Foto: APA/Georg Hochmuth

Wien - Der erste Schritt der Programmreform ist "so klein", darüber werde Kathrin Zechner "nicht stolpern": Sagt ein ORF-Aufsichtsrat nach der Präsentation des "Step 1" in der "Programmreformkette" der Fernsehdirektorin.

Am Montag informierte Zechner die Publikumsräte im Programmausschuss über ihre Pläne. Darunter ein Mittagsmagazin, eine Version der versteckten Kamera, ein Beratungsformat und eine Reportageleiste mit Mari Lang am Mittwoch, die Donnerstagnacht am Dienstag.

Nicht stolpern dürfte Zechner damit jedenfalls im Publikumsrat am Dienstag und am Donnerstag im Stiftungsrat, die ihren Schemaänderungen zustimmen sollen.

Zwischen Holpern und Stolpern schien indes Zechners Chef die vergangenen Wochen unterwegs: ORF-Chef Alexander Wrabetz vergraulte seine Stiftungsräte mit stark wechselnden Berechnungen über einen künftigen ORF-Standort in Wien-St. Marx. Der Neubau gilt dem Bürgermeister Wiens für seine Unterstützung bei der ORF-Generalswahl 2011 als versprochen; Wrabetz könnte mit den Berechnungen die Ablehnung provoziert haben, vermuten ORF-Kenner. Das jedenfalls dürfte ihm - auf Kosten des eigenen Bildes in Öffentlichkeit und Aufsichtsrat - gelungen sein.
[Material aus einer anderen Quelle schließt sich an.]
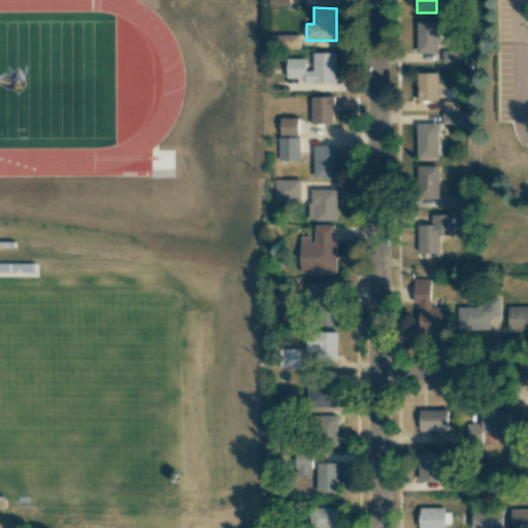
[(437,23),(417,23),(417,54),(437,54),(437,23)]
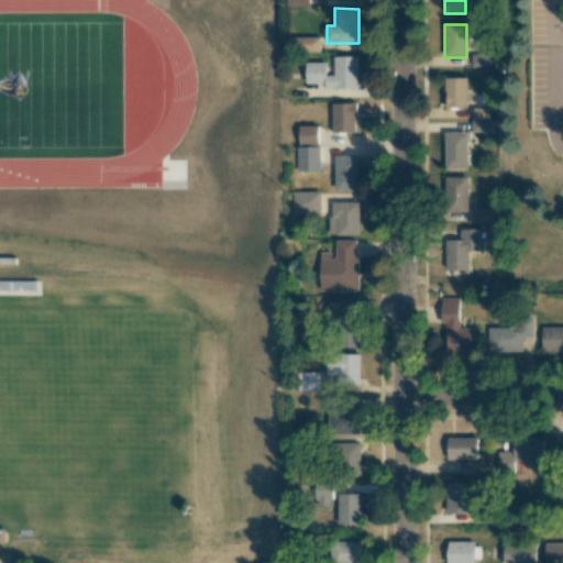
[(320,36),(288,37),(289,53),(320,52),(320,36)]
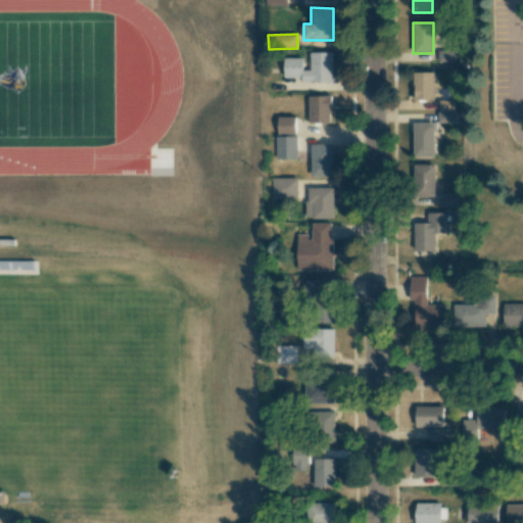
[(438,63),(456,63),(456,50),(438,51),(438,63)]
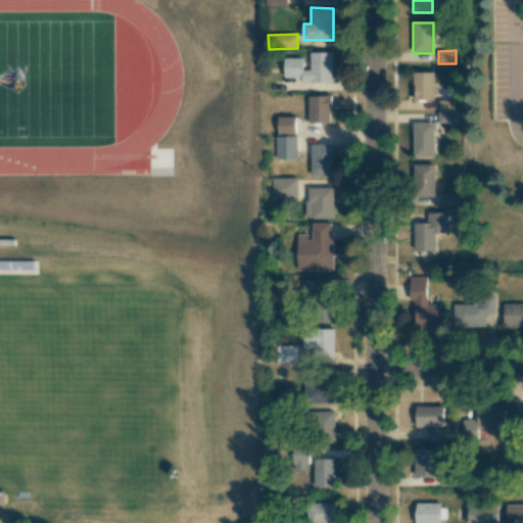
[(284,78),(302,78),(302,82),(333,82),(333,52),(311,52),(311,69),(303,70),(303,58),(284,58),(284,78)]
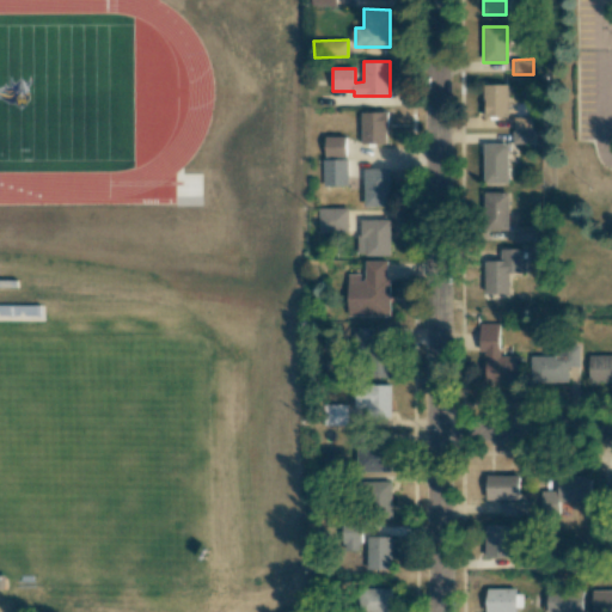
[(508,84),(484,84),(484,117),(508,117),(508,84)]
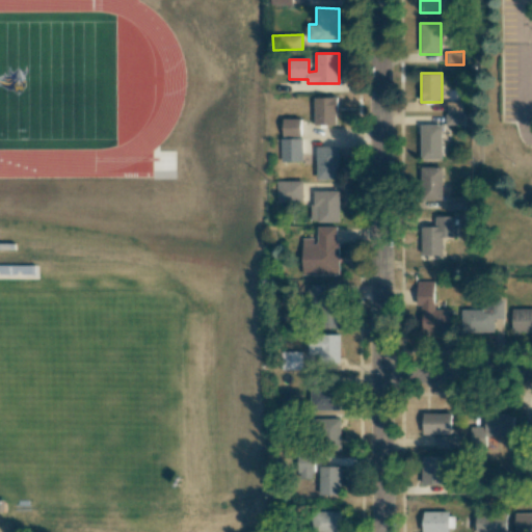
[(315,125),(337,125),(337,97),(314,98),(315,125)]
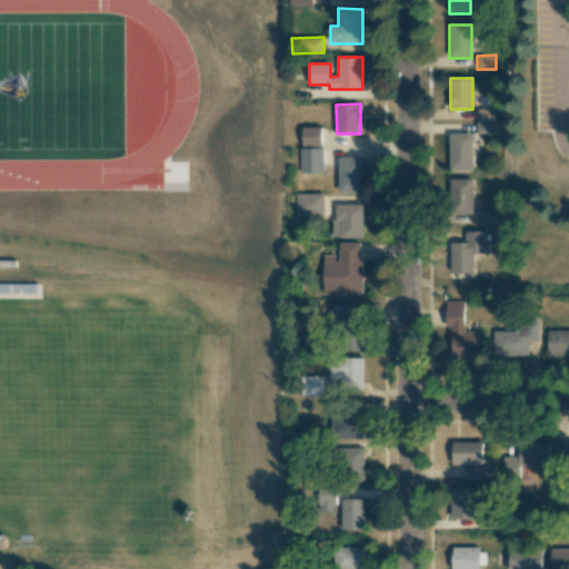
[(478,133),(495,133),(495,109),(478,109),(478,133)]
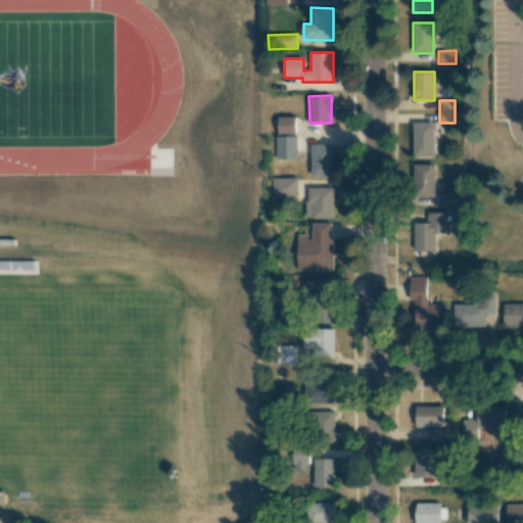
[(278,134),(296,134),(295,117),(278,117),(278,134)]
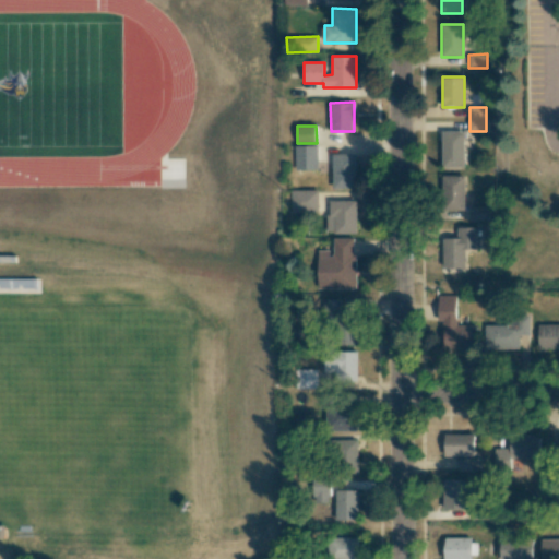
[(464,131),(442,131),(442,167),(464,167),(464,131)]
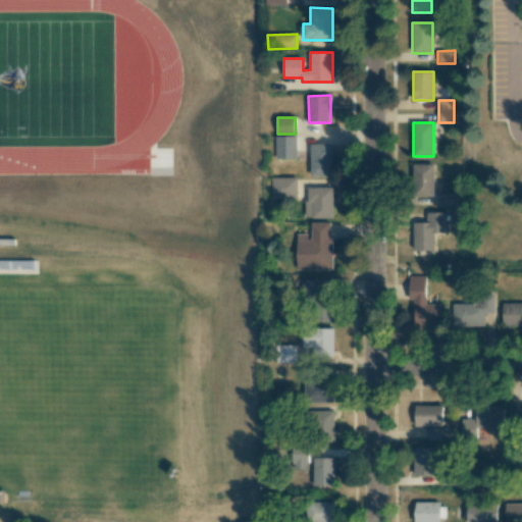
[(276,136),(276,159),(298,159),(297,136),(276,136)]
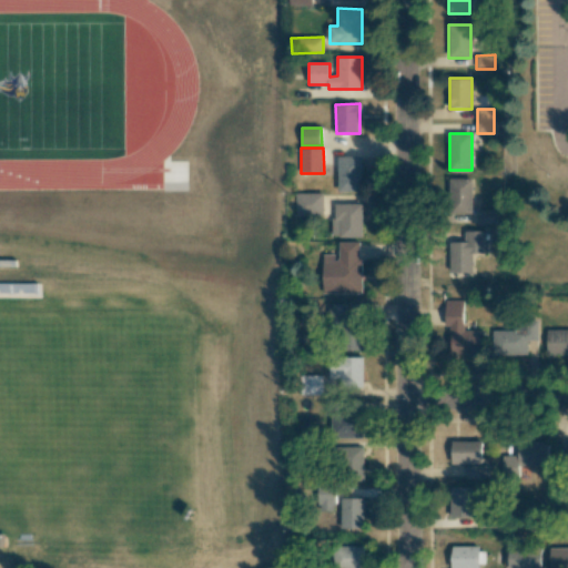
[(362,156),(337,156),(338,192),(362,192),(362,156)]
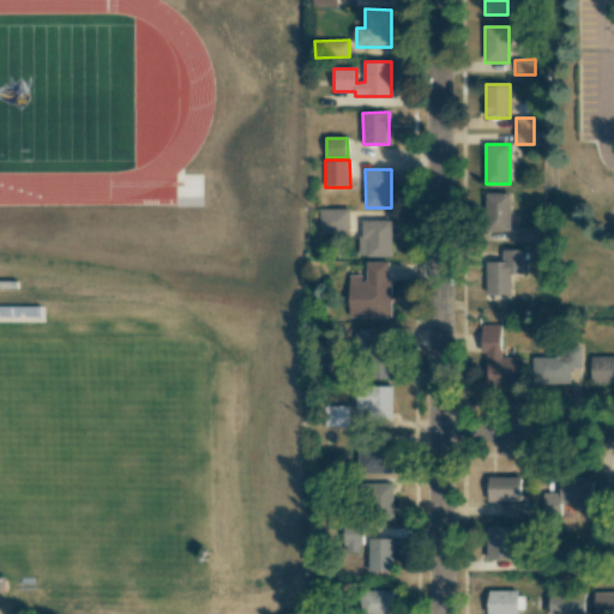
[(511,229),(510,193),(483,193),(485,229),(511,229)]
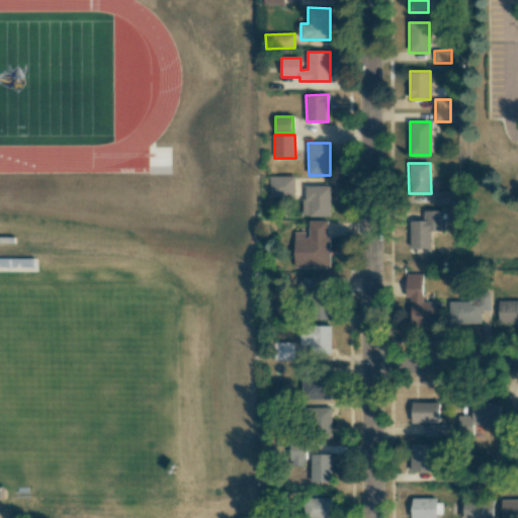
[(295,176),(270,176),(270,197),(295,197),(295,176)]
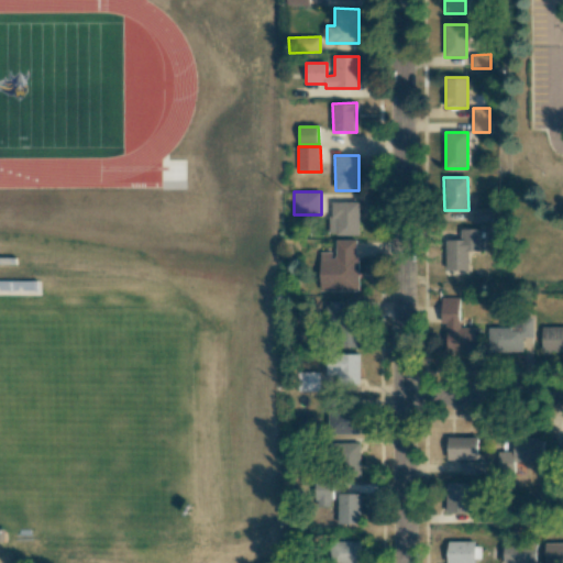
[(359,235),(360,202),(331,201),(330,234),(359,235)]
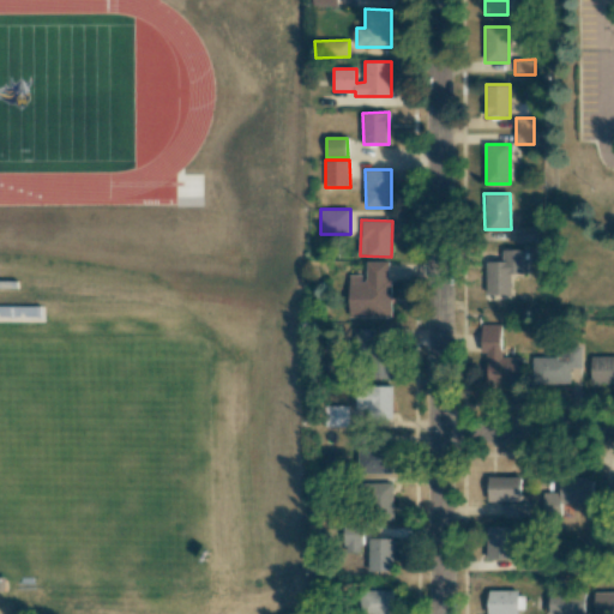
[(539,228),(516,228),(516,242),(537,242),(539,228)]
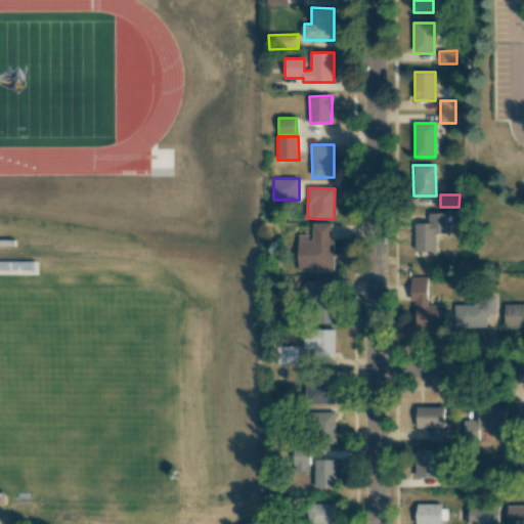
[(415,224),(415,252),(436,251),(435,233),(448,233),(448,213),(429,213),(429,223),(415,224)]
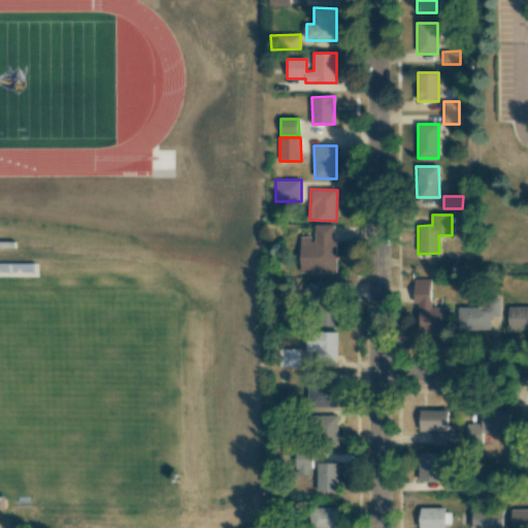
[(336,273),(336,225),(314,225),(314,237),(300,237),(300,272),(336,273)]
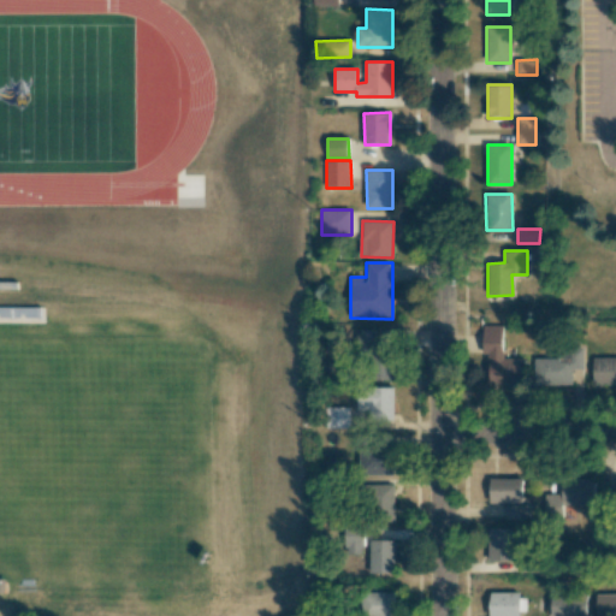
[(502,325),(483,326),(483,359),(489,359),(489,385),(523,384),(523,359),(502,359),(502,325)]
Die zuständige Arbeitsgruppe des Stiftungsrats lehnte St. Marx ab. Diese Woche könnten die Stiftungsräte versuchen, Wrabetz mit einer Empfehlung auf die bisherigen Standorte Küniglberg und womöglich auch Argentinierstraße festzulegen.

Marx Brothers

Undurchsichtige Eigentumsverhältnisse bei einer Betreibergesellschaft tragen dazu bei: Die Technologieagentur ZIT, Minderheitseigentümerin beim Media Quarter Wien (MQM), will einen Wirtschaftsprüfer untersuchen lassen, wen sie da so an Bord hat. Der private Partner, die VBM Beteiligungsmanagementgesellschaft GmbH, operiere mit Geldern aus der Schweiz und der Ukraine, hieß es. Die Spuren sollen weiter bis in eine karibische Steueroase reichen. Auch der umstrittene kasachische Ex-Botschafter in Österreich, Rachat Alijew, wurde in diesem Zusammenhang genannt. In Absprache mit der VBM prüfe die BDO Austria, ließ das ZIT verlauten. Das - mögliche, aber inzwischen unwahrscheinliche - ORF-Grundstück gehört nicht der MQM.

Kräftig rumpeln ließ es Wrabetz am Montag: In einer Sondersitzung der Geschäftsführung und per Brief an den Betriebsrat stellt er betriebsbedingte Kündigungen, eine Nulllohnrunde, Auslagerungen, Abbau von Leiharbeitskräften und freien Mitarbeitern in Aussicht. "Ein Drohbrief" für Zentralbetriebsratschef Gerhard Moser.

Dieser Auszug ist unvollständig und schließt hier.